Адам Майна как-то странно всхлипнул, откашлялся и вдруг строго и сердито сказал Френсис:
— Ну что ты стоишь? У гостя горло давно требует горячего!
Но Френсис, пораженная словами старого Адама, хоть и вняла приказу, но двигалась замедленно, и Петр-Амая видел в ее глазах слезы.
— Я приехал сюда поглядеть на старый дом да посмотреть, как отплывают в теплые края моржовые стада. Всю жизнь я это делал и не хочу, чтобы такое ушло из моей жизни. Я здесь никому не мешаю. Дирижабли и вертостаты летят мимо и даже не замечают меня.

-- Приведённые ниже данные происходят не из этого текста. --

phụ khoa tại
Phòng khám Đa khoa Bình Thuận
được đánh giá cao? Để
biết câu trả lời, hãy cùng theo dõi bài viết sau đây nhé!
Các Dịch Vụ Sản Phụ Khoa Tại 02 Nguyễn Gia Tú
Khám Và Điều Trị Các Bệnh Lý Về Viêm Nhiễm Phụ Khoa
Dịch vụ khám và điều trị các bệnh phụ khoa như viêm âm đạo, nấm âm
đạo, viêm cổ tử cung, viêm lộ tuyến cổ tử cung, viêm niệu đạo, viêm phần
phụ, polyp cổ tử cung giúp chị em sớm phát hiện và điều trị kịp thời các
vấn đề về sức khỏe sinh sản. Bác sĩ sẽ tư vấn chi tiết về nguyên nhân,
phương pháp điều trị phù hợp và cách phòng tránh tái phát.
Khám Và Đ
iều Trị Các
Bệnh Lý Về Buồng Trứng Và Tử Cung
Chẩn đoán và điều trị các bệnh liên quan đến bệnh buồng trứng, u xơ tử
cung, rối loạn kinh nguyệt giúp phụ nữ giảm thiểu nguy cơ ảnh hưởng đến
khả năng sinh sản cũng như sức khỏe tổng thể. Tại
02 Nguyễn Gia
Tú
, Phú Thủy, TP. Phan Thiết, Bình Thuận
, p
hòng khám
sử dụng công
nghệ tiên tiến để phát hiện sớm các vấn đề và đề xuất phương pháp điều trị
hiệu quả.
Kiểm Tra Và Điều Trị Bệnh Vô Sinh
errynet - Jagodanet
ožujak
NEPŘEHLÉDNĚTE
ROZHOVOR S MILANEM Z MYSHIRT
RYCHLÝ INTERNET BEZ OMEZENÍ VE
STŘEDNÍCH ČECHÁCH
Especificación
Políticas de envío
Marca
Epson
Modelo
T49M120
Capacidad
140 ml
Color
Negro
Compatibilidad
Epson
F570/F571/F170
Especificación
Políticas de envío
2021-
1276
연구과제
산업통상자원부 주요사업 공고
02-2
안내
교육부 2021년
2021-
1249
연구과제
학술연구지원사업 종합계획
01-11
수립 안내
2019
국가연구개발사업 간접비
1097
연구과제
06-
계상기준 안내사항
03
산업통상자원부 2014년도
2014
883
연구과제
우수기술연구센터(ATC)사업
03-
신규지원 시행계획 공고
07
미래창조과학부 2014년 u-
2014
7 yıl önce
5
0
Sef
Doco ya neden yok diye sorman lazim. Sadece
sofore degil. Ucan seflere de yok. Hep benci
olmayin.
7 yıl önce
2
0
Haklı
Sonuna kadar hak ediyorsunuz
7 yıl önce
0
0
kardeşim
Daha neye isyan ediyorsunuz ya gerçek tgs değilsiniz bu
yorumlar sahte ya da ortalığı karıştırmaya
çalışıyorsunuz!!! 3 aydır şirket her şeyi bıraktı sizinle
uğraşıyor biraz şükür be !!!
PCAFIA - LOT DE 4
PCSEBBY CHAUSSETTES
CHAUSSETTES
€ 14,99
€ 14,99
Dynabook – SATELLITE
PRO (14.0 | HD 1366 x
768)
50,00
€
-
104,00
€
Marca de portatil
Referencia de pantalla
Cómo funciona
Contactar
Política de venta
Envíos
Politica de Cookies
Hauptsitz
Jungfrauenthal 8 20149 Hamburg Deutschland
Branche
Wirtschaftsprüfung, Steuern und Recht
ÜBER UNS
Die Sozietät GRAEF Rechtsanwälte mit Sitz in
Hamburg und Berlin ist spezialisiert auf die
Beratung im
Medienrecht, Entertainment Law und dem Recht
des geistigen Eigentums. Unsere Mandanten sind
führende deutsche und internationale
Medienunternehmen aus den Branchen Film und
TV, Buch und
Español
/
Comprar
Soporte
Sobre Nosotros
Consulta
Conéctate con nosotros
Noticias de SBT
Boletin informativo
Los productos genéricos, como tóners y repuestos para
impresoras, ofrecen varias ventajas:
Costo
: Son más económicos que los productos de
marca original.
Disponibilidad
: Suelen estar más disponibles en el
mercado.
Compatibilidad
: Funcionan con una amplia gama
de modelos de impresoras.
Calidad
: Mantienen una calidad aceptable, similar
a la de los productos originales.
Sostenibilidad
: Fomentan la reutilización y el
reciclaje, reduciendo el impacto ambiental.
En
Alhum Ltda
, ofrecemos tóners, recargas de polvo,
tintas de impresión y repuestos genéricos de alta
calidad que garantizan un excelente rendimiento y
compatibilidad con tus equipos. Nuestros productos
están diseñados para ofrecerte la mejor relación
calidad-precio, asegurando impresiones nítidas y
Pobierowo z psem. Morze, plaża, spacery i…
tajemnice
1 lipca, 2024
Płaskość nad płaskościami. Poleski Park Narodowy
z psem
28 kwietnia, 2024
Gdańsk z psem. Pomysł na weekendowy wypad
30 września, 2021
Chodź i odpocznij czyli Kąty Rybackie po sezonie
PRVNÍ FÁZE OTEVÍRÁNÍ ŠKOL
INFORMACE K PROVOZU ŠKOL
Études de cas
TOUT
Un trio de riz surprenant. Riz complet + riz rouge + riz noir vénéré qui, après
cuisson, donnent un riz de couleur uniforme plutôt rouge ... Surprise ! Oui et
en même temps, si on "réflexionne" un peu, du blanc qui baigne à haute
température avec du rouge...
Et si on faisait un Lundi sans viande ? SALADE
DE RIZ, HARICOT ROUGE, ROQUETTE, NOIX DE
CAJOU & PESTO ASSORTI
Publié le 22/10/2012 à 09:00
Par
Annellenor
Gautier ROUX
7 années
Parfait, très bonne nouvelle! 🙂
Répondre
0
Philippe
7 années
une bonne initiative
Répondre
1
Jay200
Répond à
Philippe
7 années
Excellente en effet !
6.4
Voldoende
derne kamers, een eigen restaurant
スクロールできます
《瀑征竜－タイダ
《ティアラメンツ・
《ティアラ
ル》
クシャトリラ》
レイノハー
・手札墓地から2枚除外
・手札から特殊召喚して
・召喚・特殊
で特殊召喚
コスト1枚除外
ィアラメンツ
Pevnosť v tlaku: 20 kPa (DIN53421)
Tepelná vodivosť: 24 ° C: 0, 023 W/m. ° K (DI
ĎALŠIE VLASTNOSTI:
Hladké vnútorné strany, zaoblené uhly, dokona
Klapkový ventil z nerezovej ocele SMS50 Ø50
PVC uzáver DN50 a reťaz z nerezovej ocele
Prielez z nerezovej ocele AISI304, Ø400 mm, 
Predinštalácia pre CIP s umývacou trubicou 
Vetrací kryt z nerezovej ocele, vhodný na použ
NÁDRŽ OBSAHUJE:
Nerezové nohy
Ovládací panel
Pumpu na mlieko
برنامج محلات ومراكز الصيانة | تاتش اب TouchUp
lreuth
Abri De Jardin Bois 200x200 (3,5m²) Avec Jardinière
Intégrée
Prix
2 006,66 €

Большие серебристые сигары цепочкой тянулись и жемчужно светились в лучах падающего вдали солнца, за исчезающими в густеющей синеве горами Азии. Они плыли, как гигантские, сказочные рыбы, одушевленные существа, но в их облике проглядывало мертвенно-холодное.
Петр-Амая поспешил стряхнуть с себя это ощущение.
Френсис все еще не могла прийти в себя от странного оцепенения. В ожидании Петра-Амаи она была полна мыслями о нем, о предстоящем свидании. С самого утра, когда она высадилась с проходящего вертостата на свой родной, но, увы, покинутый берег, она была полна этим ожиданием, мыслью о любимом. Что бы она ни делала, ее глаза притягивались морем, точнее, проливом, уже воспринявшим свинцово-серый цвет осени.
Пробираясь по тропам между домами, прилепившимися над морем, она то и дело поглядывала на створ, образуемый двумя островами Диомида, на северный мыс советского острова, чтобы уловить мгновение появления парусного суденышка. Несмотря на присутствие Адама Майны, чувство одиночества сопровождало ее повсюду. Оно было рядом, когда она спускалась к берегу в поисках хорошей точки для съемки, поднималась наверх, выше старой методистской церквушки, или же шла к южному концу поселения, за дом Джеймса Мылрока, чтобы оттуда увидеть в объективе панораму крохотного поселения. Френсис никогда не думала, что Иналик так мал, так беззащитен. Покинутый, он стал еще меньше, словно бы съежился.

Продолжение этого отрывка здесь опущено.